La donna nell’arte in una grande mostra a Brescia
Al Palazzo Martinengo di Brescia vanno in mostra le figure femminili ritratte dai grandi pittori del passato. Da Tiziano a Boldini, una panoramica sulla condizione della donna attraverso le epoche. Senza dimenticare l’apporto delle artiste
Quasi un centinaio di opere esposte, appartenenti a un arco di cinque secoli e divise in otto sezioni, un omaggio alla varietà e alla versatilità femminile, ma anche un mosaico di emozioni, un florilegio di incanti visivi, un variegato scrigno di rarità: Donne nell’Arte. Da Tiziano a Boldini, a cura di Davide Dotti, è un’occasione per ammirare capolavori inediti, curiosità stravaganti, appetitose confetture di piccoli maestri di provincia.
Si parte dunque alla grande con la Maddalena penitente di Tiziano: lacrimosa e struggente, uscita per la prima volta dai penetrali di una collezione privata tedesca, è una variazione su un tema caro al maestro veneto, all’altezza delle sue opere più celebrate e famose. Le stanno accanto altre sante ed eroine, tra cui l’ispirata Sant’Agnese del Guercino. Da qui ci addentriamo nei territori della mitologia e dell’antichità, e passiamo in rassegna divinità statuarie e compiacenti, come la Venere di Luca Longhi, amanti risolute e devote, come l’Artemisia di Francesco Cairo, e regine orgogliose e disperate, come la Cleopatra di Giovanni Andrea De Ferrari.
GLI ARTISTI IN MOSTRA A BRESCIA
Nella sezione dei ritratti il termometro emozionale varia dalla composta severità neoclassica della Francesca Lechi dell’Appiani all’ariosa spensieratezza della fanciulla effigiata in Un colpo di vento, dipinto da Gaetano Bellei all’inizio del Novecento e immagine-simbolo della mostra, tutto un palpitar di veli e di moine attivato da un tratteggio soffuso di filamenti luminosi.

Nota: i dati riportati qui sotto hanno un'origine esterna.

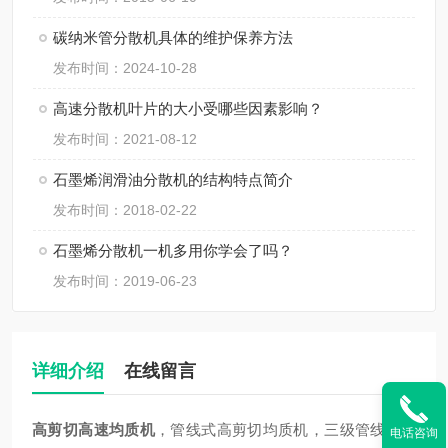
碳纳米管分散机具体的维护保养方法
发布时间：2024-10-28
高速分散机叶片的大小受哪些因素影响？
发布时间：2021-08-12
石墨烯润滑油分散机的结构特点简介
发布时间：2018-02-22
石墨烯分散机一机多用你学会了吗？
发布时间：2019-06-23
详细介绍
在线留言
高剪切
高速
均质机
，管线式高剪切均质机，三级管线式高
电话咨询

A metà del percorso assistiamo a un cambiamento di soggetto: frutta, fiori, vasellame, la donna se ne sta fuori dal quadro e si impone alla nostra attenzione come autrice di nature morte. Spiccano le tempere di Giovanna Garzoni, che coniugano grazia eterea e botanica precisione, e un trittico di frutta di Fede Galizia, caravaggescamente aggiornato. Oltre alle due “mirabili pittoresse” seicentesche, da notare l’inaspettata presenza di Amanzia Guérrillot Inganni, una delle tante sorprese dell’esposizione, con due tele a pendant di soggetto ornitologico e floreale, eseguite nel 1860.
I TEMI. DALLA MATERNITÀ AL LAVORO
Chiusa questa parentesi si prosegue con scene di maternità e quotidianità, ora cupe e intristite nella miseria, come nella Madre del Ceruti, ora allietate da una spensieratezza bambinesca, come nell’iperrealismo in versione Belle Époque delle Gioie infantili di Gaetano Chierici. Da qui accediamo alla sezione sociologicamente più rilevante, riguardante la sfera del lavoro: nelle campagne, nelle manifatture, negli interni domestici.
Ed ecco infine, a concludere il capitolo più ammiccante e sensuale, Giovanni Boldini, che avevamo già incontrato nella sua veste più ufficiale, con uno di quei ritratti in cui il volto della gentildonna di turno non riesce a dissimulare un sentore di ricalco fotografico in contrasto col forsennato svariare di pennellate nelle vesti e nello sfondo: lo ritroviamo alla fine del percorso nella sua versione più moderna, scapigliata ed espressionista, con due splendidi studi di femme fatale, le quali protervamente sembrano voler smentire la famigerata asserzione di Roberto Longhi, che la bellezza femminile sia sempre stata la rovina della pittura.